**What the task asks**
From the records below, print exactly the lines starting at the one containing "[327,459,450,475] a page" and ending at the one containing "(122, 898) none -> [109,805,138,816] auth", ends included, and nothing else.

**Revision tracking records**
----------------------------------------

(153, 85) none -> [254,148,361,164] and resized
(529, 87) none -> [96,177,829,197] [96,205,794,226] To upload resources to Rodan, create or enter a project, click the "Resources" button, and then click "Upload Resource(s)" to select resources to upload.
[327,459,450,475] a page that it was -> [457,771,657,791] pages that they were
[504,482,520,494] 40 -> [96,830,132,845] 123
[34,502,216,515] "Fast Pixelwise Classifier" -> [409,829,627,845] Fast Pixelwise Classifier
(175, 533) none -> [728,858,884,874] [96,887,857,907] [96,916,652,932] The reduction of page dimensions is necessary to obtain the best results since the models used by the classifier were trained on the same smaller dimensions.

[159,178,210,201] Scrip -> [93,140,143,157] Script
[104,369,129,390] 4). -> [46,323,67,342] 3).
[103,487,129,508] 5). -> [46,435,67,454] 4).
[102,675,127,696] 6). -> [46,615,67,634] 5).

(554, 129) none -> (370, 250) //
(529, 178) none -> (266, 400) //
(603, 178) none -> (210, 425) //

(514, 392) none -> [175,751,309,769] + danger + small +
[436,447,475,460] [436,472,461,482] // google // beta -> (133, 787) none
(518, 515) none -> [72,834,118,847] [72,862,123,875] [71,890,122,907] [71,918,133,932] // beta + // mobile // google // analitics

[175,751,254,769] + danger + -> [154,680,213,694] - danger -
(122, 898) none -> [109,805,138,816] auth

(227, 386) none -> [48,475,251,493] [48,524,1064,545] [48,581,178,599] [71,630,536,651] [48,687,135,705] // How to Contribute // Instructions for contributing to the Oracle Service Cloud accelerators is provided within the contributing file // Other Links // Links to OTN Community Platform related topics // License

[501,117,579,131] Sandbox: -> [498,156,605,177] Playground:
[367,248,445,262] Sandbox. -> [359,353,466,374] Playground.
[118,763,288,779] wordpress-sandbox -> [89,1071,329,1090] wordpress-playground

----------------------------------------

**Solved problem**
[327,459,450,475] a page that it was -> [457,771,657,791] pages that they were
[504,482,520,494] 40 -> [96,830,132,845] 123
[34,502,216,515] "Fast Pixelwise Classifier" -> [409,829,627,845] Fast Pixelwise Classifier
(175, 533) none -> [728,858,884,874] [96,887,857,907] [96,916,652,932] The reduction of page dimensions is necessary to obtain the best results since the models used by the classifier were trained on the same smaller dimensions.

[159,178,210,201] Scrip -> [93,140,143,157] Script
[104,369,129,390] 4). -> [46,323,67,342] 3).
[103,487,129,508] 5). -> [46,435,67,454] 4).
[102,675,127,696] 6). -> [46,615,67,634] 5).

(554, 129) none -> (370, 250) //
(529, 178) none -> (266, 400) //
(603, 178) none -> (210, 425) //

(514, 392) none -> [175,751,309,769] + danger + small +
[436,447,475,460] [436,472,461,482] // google // beta -> (133, 787) none
(518, 515) none -> [72,834,118,847] [72,862,123,875] [71,890,122,907] [71,918,133,932] // beta + // mobile // google // analitics

[175,751,254,769] + danger + -> [154,680,213,694] - danger -
(122, 898) none -> [109,805,138,816] auth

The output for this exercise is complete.